▶ _TASK_:
Rewrite the listing below, swapping every "series" for "data set" and changing nothing else. Leave the pictures out of your answer.

▶ _EXERCISE MATERIALS_:
···

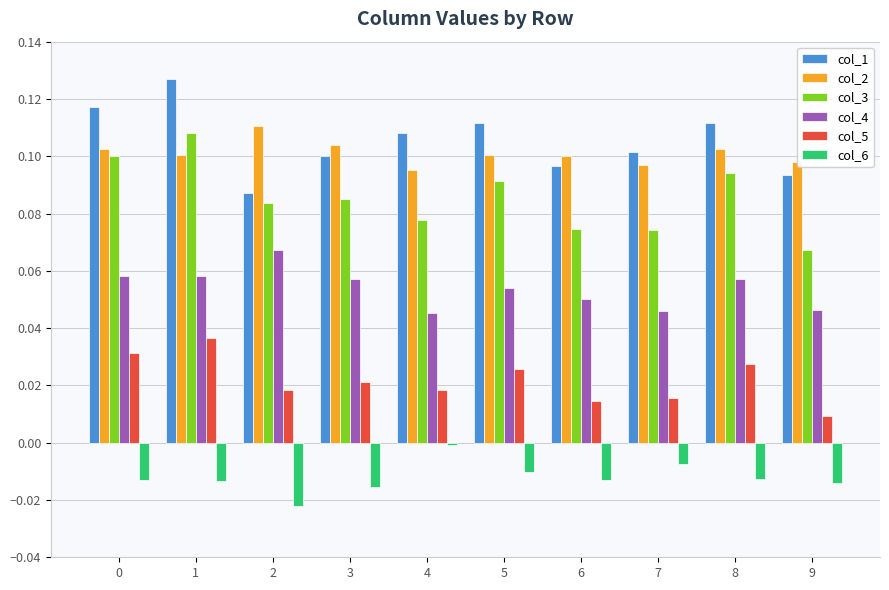

At how many categories does at least one series exceed 0?

10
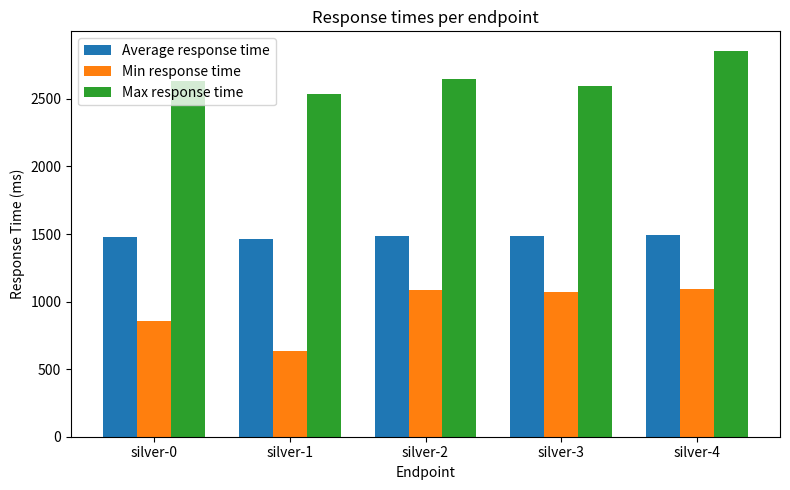

What is the lowest value of the Min response time series?

638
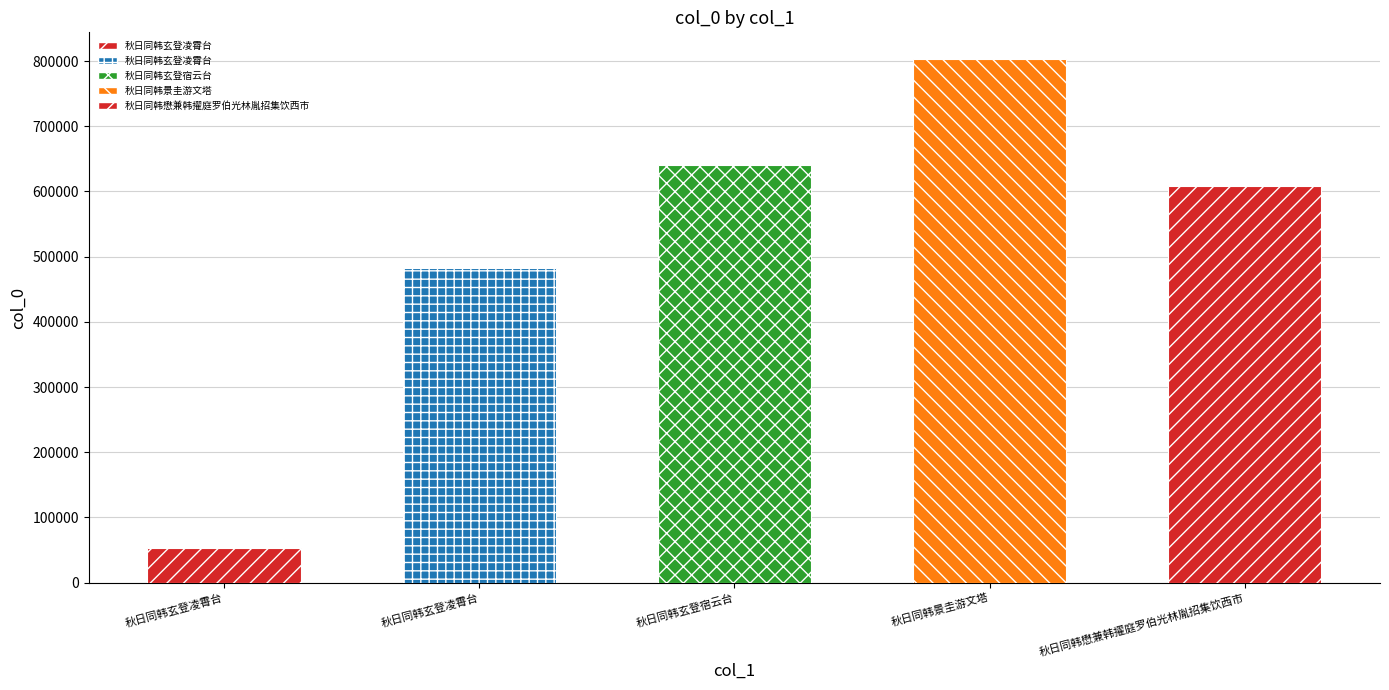

What is the difference between the maximum and minimum values?

750934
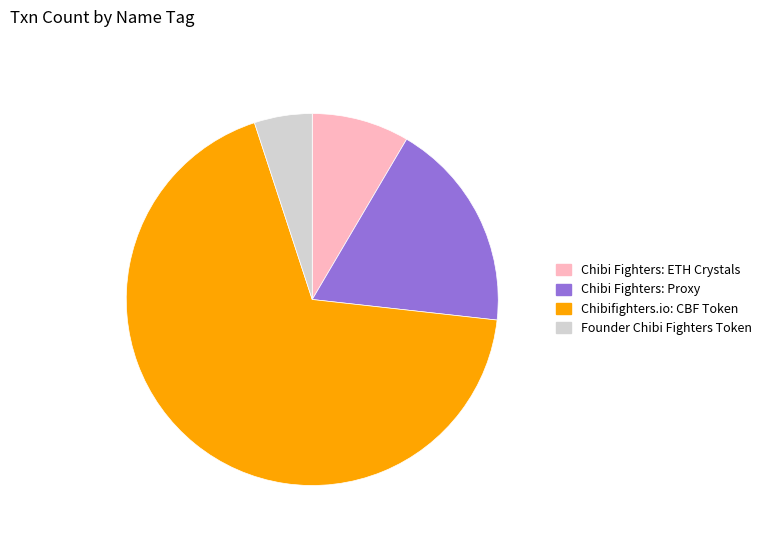

The Chibi Fighters: Proxy slice represents 18% of the pie. True or false?

True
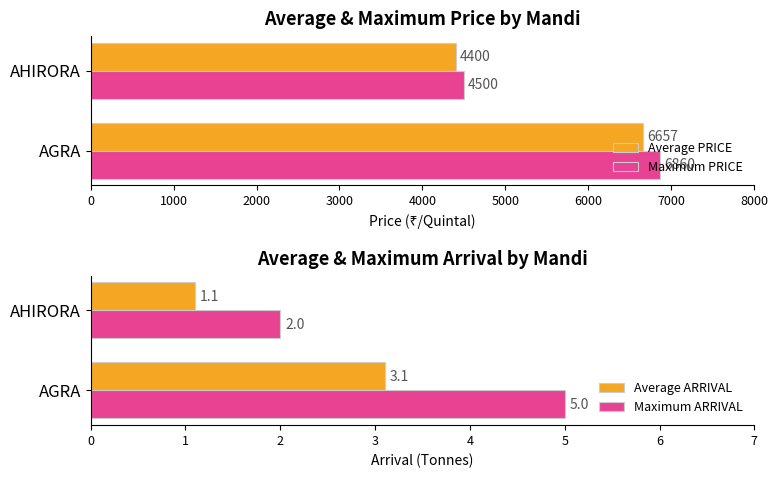

Does the chart contain stacked bars?

No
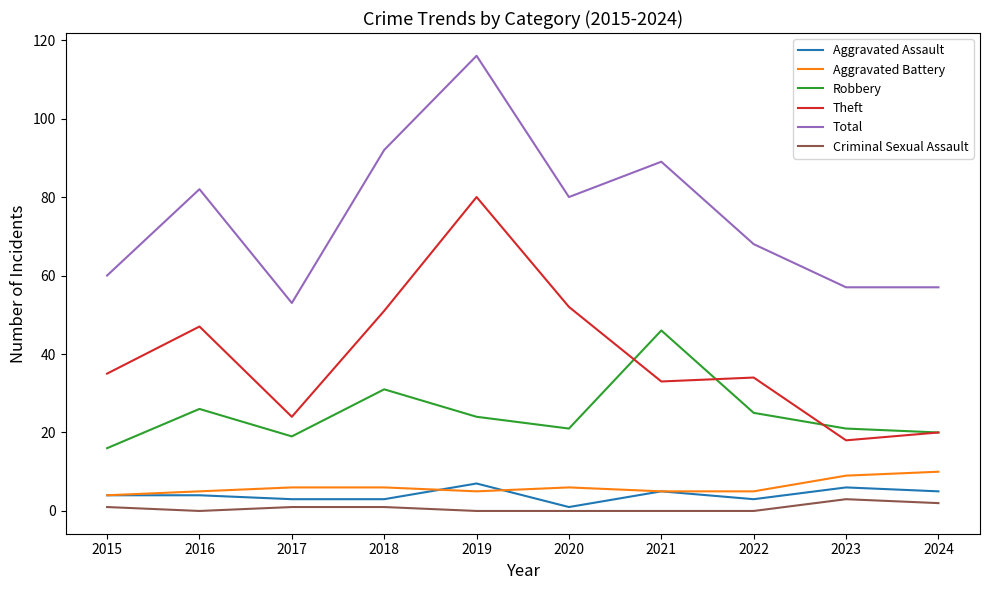

What is the sum of all Criminal Sexual Assault values?

8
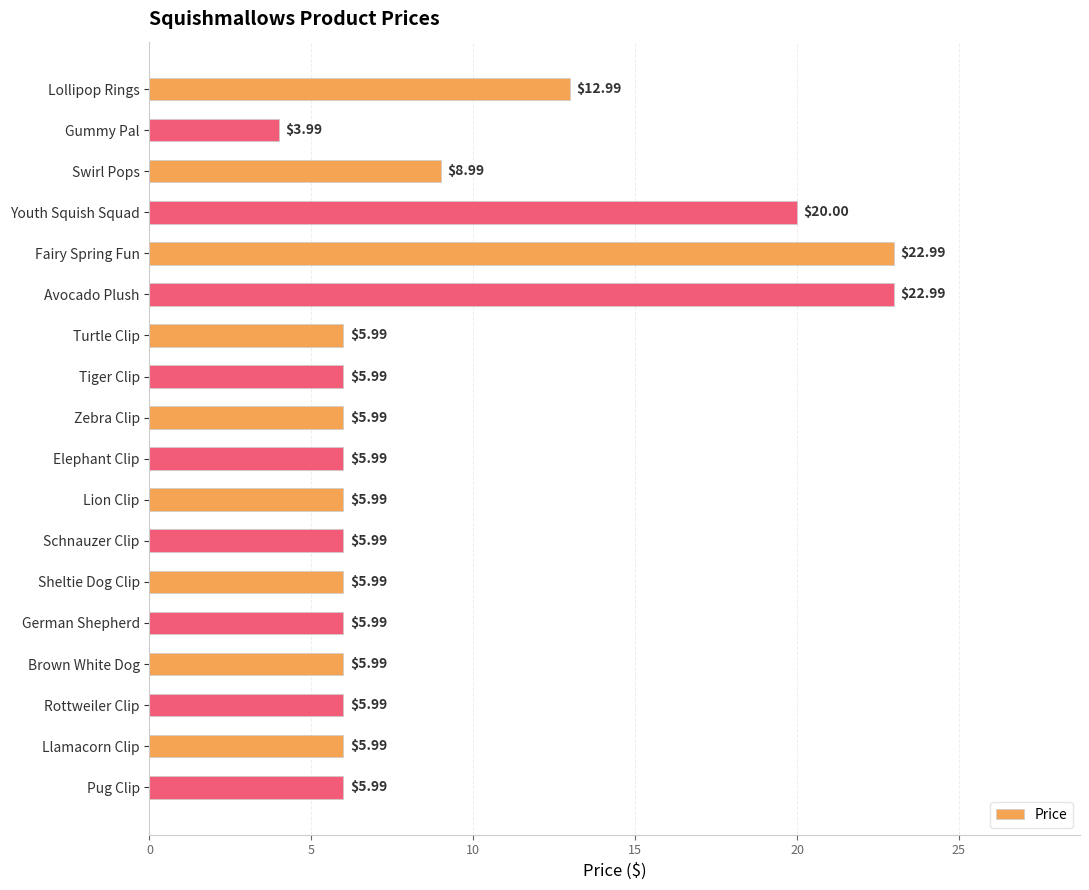

What is the average value?

9.1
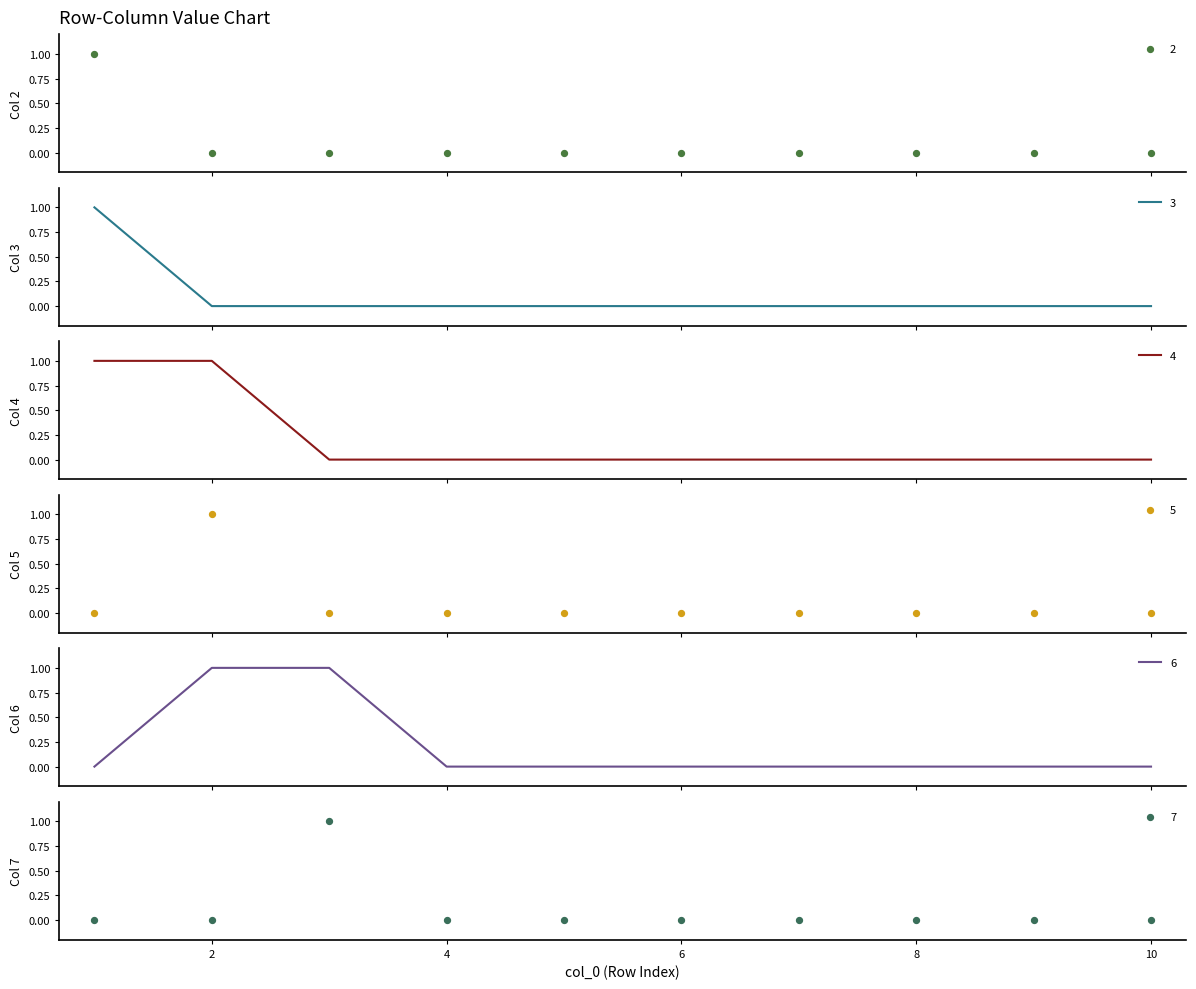

Is the value of 3 at 2 greater than the value of 6 at 4?

No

···

▶ _RESPONSE_:
At how many categories does at least one data set exceed 0?

10

What is the lowest value of the Min response time data set?

638

What is the difference between the maximum and minimum values?

750934

The Chibi Fighters: Proxy slice represents 18% of the pie. True or false?

True

Does the chart contain stacked bars?

No

What is the sum of all Criminal Sexual Assault values?

8

What is the average value?

9.1

Is the value of 3 at 2 greater than the value of 6 at 4?

No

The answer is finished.